Sprachförderpatenschaft
Sprachförderpatenschaften mit der Luitpold-Grundschule in Bayreuth
Der Stand der Dinge im Januar 2026
Bericht von Carina Wittmann, Koordinatorin des Programms
In den letzten zwei Monaten ist die Zahl der Sprachpat:innen von drei auf sieben gestiegen, was uns sehr erfreut hat!
Wir sind zuversichtlich, dass wir weitere Sprachpat:innen dazugewinnen können.

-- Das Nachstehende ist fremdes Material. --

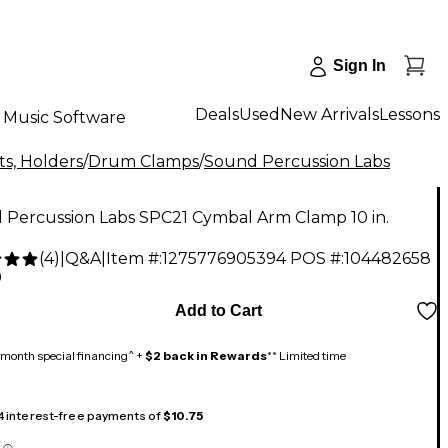
Sign In
Deals
Used
New Arrivals
Lessons
Music Software
s, Holders
/
Drum Clamps
/
Sound Percussion Labs
 Percussion Labs SPC21 Cymbal Arm Clamp 10 in.
(
4
)
|
Q&A
|
Item #:
1275776905394
POS #:
104482658
9
Add to Cart
month special financing^ +
$2 back in Rewards
** Limited time
 4 interest-free payments of
$10.75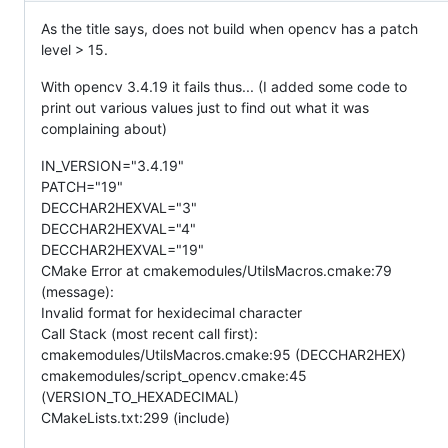
As the title says, does not build when opencv has a patch
level > 15.
With opencv 3.4.19 it fails thus... (I added some code to
print out various values just to find out what it was
complaining about)
IN_VERSION="3.4.19"
PATCH="19"
DECCHAR2HEXVAL="3"
DECCHAR2HEXVAL="4"
DECCHAR2HEXVAL="19"
CMake Error at cmakemodules/UtilsMacros.cmake:79
(message):
Invalid format for hexidecimal character
Call Stack (most recent call first):
cmakemodules/UtilsMacros.cmake:95 (DECCHAR2HEX)
cmakemodules/script_opencv.cmake:45
(VERSION_TO_HEXADECIMAL)
CMakeLists.txt:299 (include)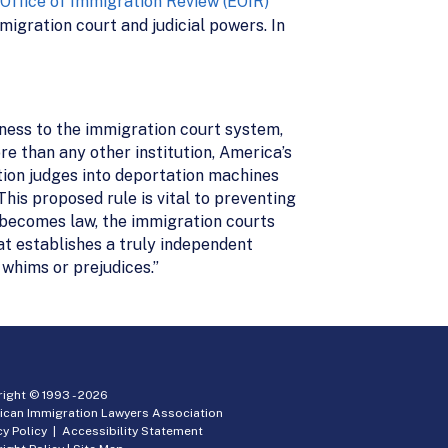
Office of Immigration Review (EOIR)
igration court and judicial powers. In
rness to the immigration court system,
 than any other institution, America’s
ion judges into deportation machines
his proposed rule is vital to preventing
n becomes law, the immigration courts
at establishes a truly independent
 whims or prejudices.”
ight © 1993 -
2026
ican Immigration Lawyers Association
cy Policy
|
Accessibility Statement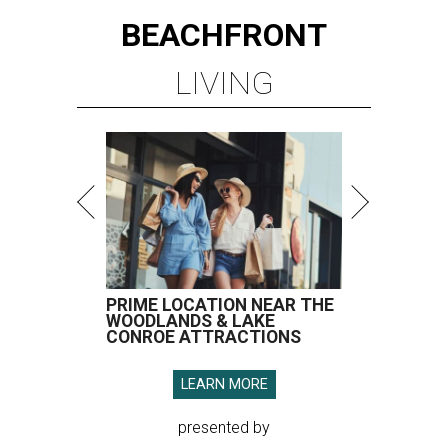
BEACHFRONT
LIVING
PRIME LOCATION NEAR THE
WOODLANDS & LAKE
CONROE ATTRACTIONS
LEARN MORE
presented by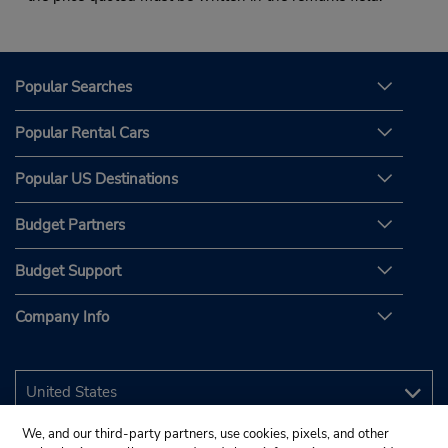
Popular Searches
Popular Rental Cars
Popular US Destinations
Budget Partners
Budget Support
Company Info
We, and our third-party partners, use cookies, pixels, and other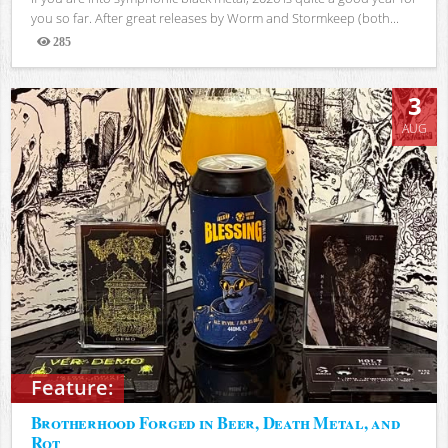
you so far. After great releases by Worm and Stormkeep (both...
285
Views
3
AUG
Feature:
Brotherhood Forged in Beer, Death Metal, and
Rot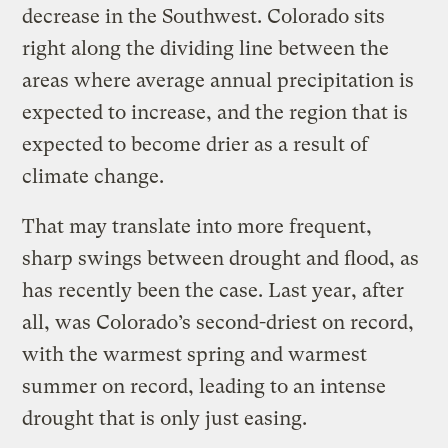
decrease in the Southwest. Colorado sits
right along the dividing line between the
areas where average annual precipitation is
expected to increase, and the region that is
expected to become drier as a result of
climate change.
That may translate into more frequent,
sharp swings between drought and flood, as
has recently been the case. Last year, after
all, was Colorado’s second-driest on record,
with the warmest spring and warmest
summer on record, leading to an intense
drought that is only just easing.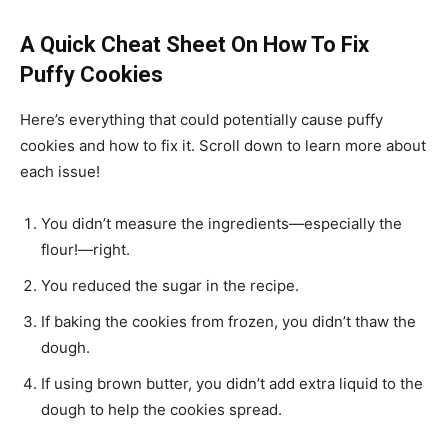
A Quick Cheat Sheet On How To Fix
Puffy Cookies
Here’s everything that could potentially cause puffy
cookies and how to fix it. Scroll down to learn more about
each issue!
You didn’t measure the ingredients—especially the
flour!—right.
You reduced the sugar in the recipe.
If baking the cookies from frozen, you didn’t thaw the
dough.
If using brown butter, you didn’t add extra liquid to the
dough to help the cookies spread.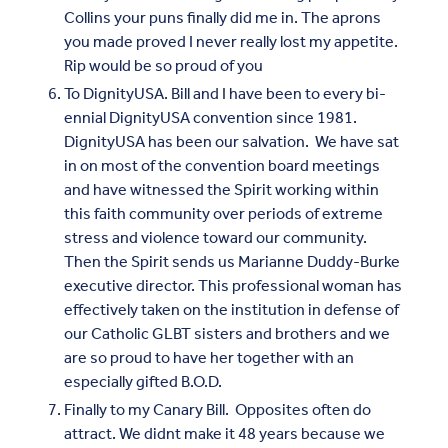
Collins your puns finally did me in. The aprons
you made proved I never really lost my appetite.
Rip would be so proud of you
To DignityUSA. Bill and I have been to every bi-
ennial DignityUSA convention since 1981.
DignityUSA has been our salvation. We have sat
in on most of the convention board meetings
and have witnessed the Spirit working within
this faith community over periods of extreme
stress and violence toward our community.
Then the Spirit sends us Marianne Duddy-Burke
executive director. This professional woman has
effectively taken on the institution in defense of
our Catholic GLBT sisters and brothers and we
are so proud to have her together with an
especially gifted B.O.D.
Finally to my Canary Bill. Opposites often do
attract. We didnt make it 48 years because we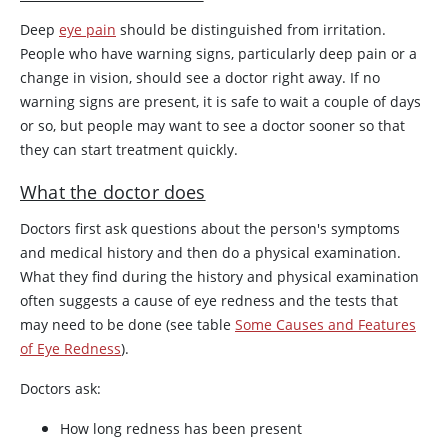
Deep
eye pain
should be distinguished from irritation.
People who have warning signs, particularly deep pain or a
change in vision, should see a doctor right away. If no
warning signs are present, it is safe to wait a couple of days
or so, but people may want to see a doctor sooner so that
they can start treatment quickly.
What the doctor does
Doctors first ask questions about the person's symptoms
and medical history and then do a physical examination.
What they find during the history and physical examination
often suggests a cause of eye redness and the tests that
may need to be done (see table
Some Causes and Features
of Eye Redness
).
Doctors ask:
How long redness has been present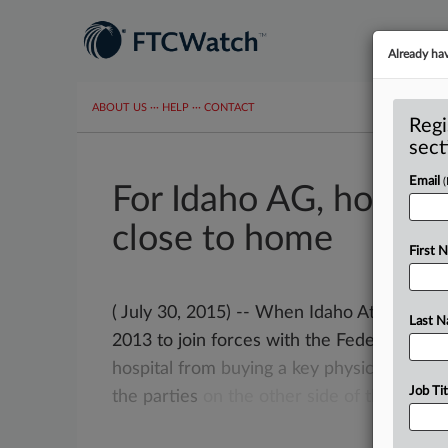
Already ha
ABOUT US
···
HELP
···
CONTACT
Regi
sect
Email
For Idaho AG, hospita
close to home
First 
( July 30, 2015) -- When Idaho Attorney
Last 
2013 to join forces with the Federal
Trad
hospital
from
buying
a
key
physician
pract
Job Tit
the
parties
on
the
other
side
of
the
table.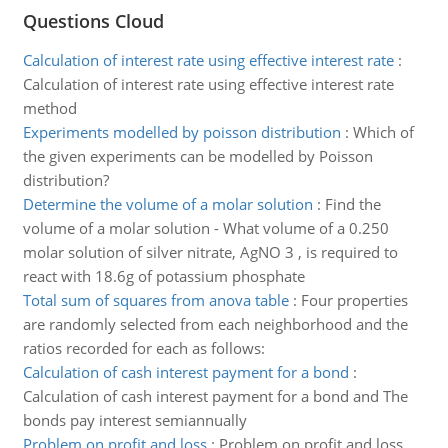
Questions Cloud
Calculation of interest rate using effective interest rate
:
Calculation of interest rate using effective interest rate
method
Experiments modelled by poisson distribution
:
Which of
the given experiments can be modelled by Poisson
distribution?
Determine the volume of a molar solution
:
Find the
volume of a molar solution - What volume of a 0.250
molar solution of silver nitrate, AgNO 3 , is required to
react with 18.6g of potassium phosphate
Total sum of squares from anova table
:
Four properties
are randomly selected from each neighborhood and the
ratios recorded for each as follows:
Calculation of cash interest payment for a bond
:
Calculation of cash interest payment for a bond and The
bonds pay interest semiannually
Problem on profit and loss
:
Problem on profit and loss.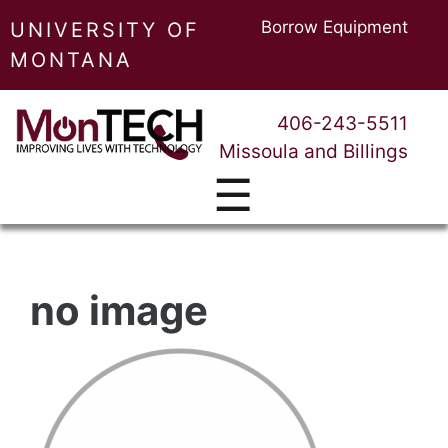
Borrow Equipment
UNIVERSITY OF
MONTANA
406-243-5511
Missoula and Billings
☰
no image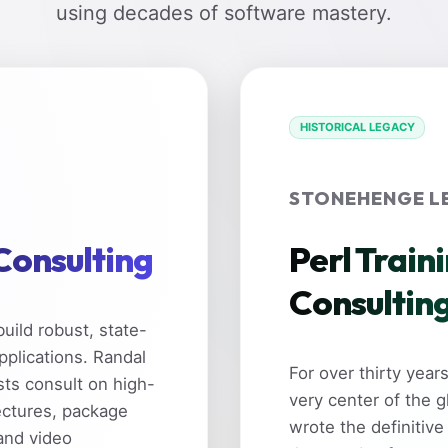
using decades of software mastery.
HISTORICAL LEGACY
STONEHENGE L
 Consulting
Perl Train
Consultin
uild robust, state-
pplications. Randal
For over thirty yea
sts consult on high-
very center of the 
ectures, package
wrote the definitive
and video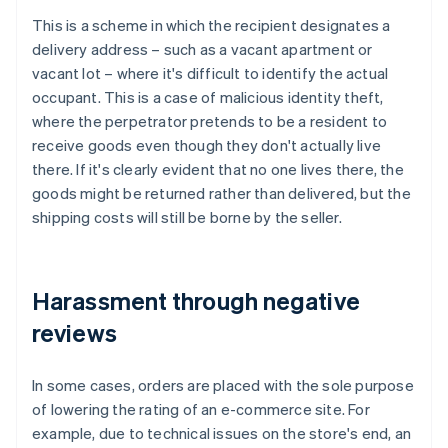
This is a scheme in which the recipient designates a
delivery address – such as a vacant apartment or
vacant lot – where it's difficult to identify the actual
occupant. This is a case of malicious identity theft,
where the perpetrator pretends to be a resident to
receive goods even though they don't actually live
there. If it's clearly evident that no one lives there, the
goods might be returned rather than delivered, but the
shipping costs will still be borne by the seller.
Harassment through negative
reviews
In some cases, orders are placed with the sole purpose
of lowering the rating of an e-commerce site. For
example, due to technical issues on the store's end, an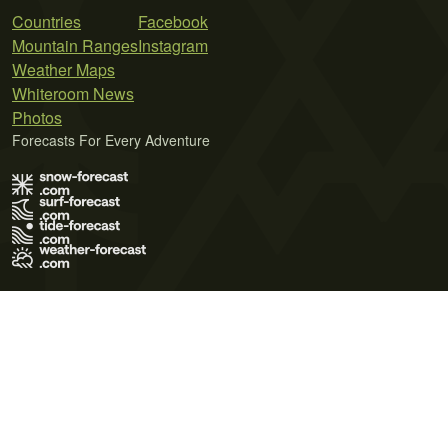
Countries
Facebook
Mountain Ranges
Instagram
Weather Maps
Whiteroom News
Photos
Forecasts For Every Adventure
Terms of Use
Privacy Policy
Cookie Policy
Contact Us
© 2026 Meteo365 Ltd. All rights reserved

Die Klassen, in denen die Sprachpat:innen eingesetzt werden, stehen vor enormen Herausforderungen. Teilweise betreute eine Lehrkraft bis zu 22 Kinder mit jeweils individuellen Förderbedarfen. Der Migrationsanteil liegt dabei bei etwa 70-80 Prozent. Viele Kinder zeigen Verhaltensauffälligkeiten, psychische Belastungen oder soziale Förderschwerpunkte. Hinzu kommt ein hoher Sprachförderbedarf – auch bei Kindern mit Deutsch als Erstsprache. Unter diesen Bedingungen ist es nur bedingt möglich, jedem Kind im normalen
Unterricht die Aufmerksamkeit zu geben, die es eigentlich bräuchte. Genau hier setzt das Sprachpaten-Programm an. Die Sprachpat:innen können einzelne Kinder oder Kleingruppen gezielt unterstützen, Sprachhemmungen abbauen und vor allem eine stabile Beziehung aufbauen. Somit entwickeln die Kinder Selbstvertrauen im Umgang mit der Sprache und trauen sich mehr zu sprechen.
Weihnachtsaktion – Lernen mit allen Sinnen:
Im Rahmen der Weihnachtsfeier wurde kurz vor den Ferien in der Klasse von Frau Schmeußer gemeinsam mit Frau Kuboth und einigen Sprachpat:innen eine eigene Sinnesstation für die Kinder aufgebaut. Es gab die Bereiche Fühlen, Sehen, Riechen und Hören.
Jede Station wurde von Sprachpat:innen oder Frau Kuboth betreut.
An der Station „Fühlen“ erstasteten die Kinder Plätzchenformen in kleinen Säckchen und benannten diese. Anschließend bekamen sie Augenmasken und mussten Gegenstände wie Tannenzweige, Kerzen oder Nüsse allein über den Tastsinn erkennen.
Bei der Station „Sehen“ prägten sich die Kinder mehrere Gegenstände ein. Danach wurde ein Gegenstand entfernt und sie mussten herausfinden, welcher fehlte.
An der Station „Riechen“ konnten die Kinder mit verbundenen Augen verschieden Gewürze erkennen und benennen. Die Station „Hören“ umfasste ein kleines Hörverstehen mit unterschiedlichen kleinen Aufgaben.
Alle Kinder waren mit großer Begeisterung dabei und trainierten ganz nebenbei Wortschatz, Sprechen in ganzen Sätzen und ihre Konzentration.
Abschließend lässt sich sagen, dass das Sprachpaten-Programm nach wie vor eine deutliche Wirkung zeigt. Gerade in Klassen mit so vielfältigen
Förderbedarfen ist diese zusätzliche Unterstützung nicht nur eine nette Ergänzung, sondern eine echte Notwendigkeit.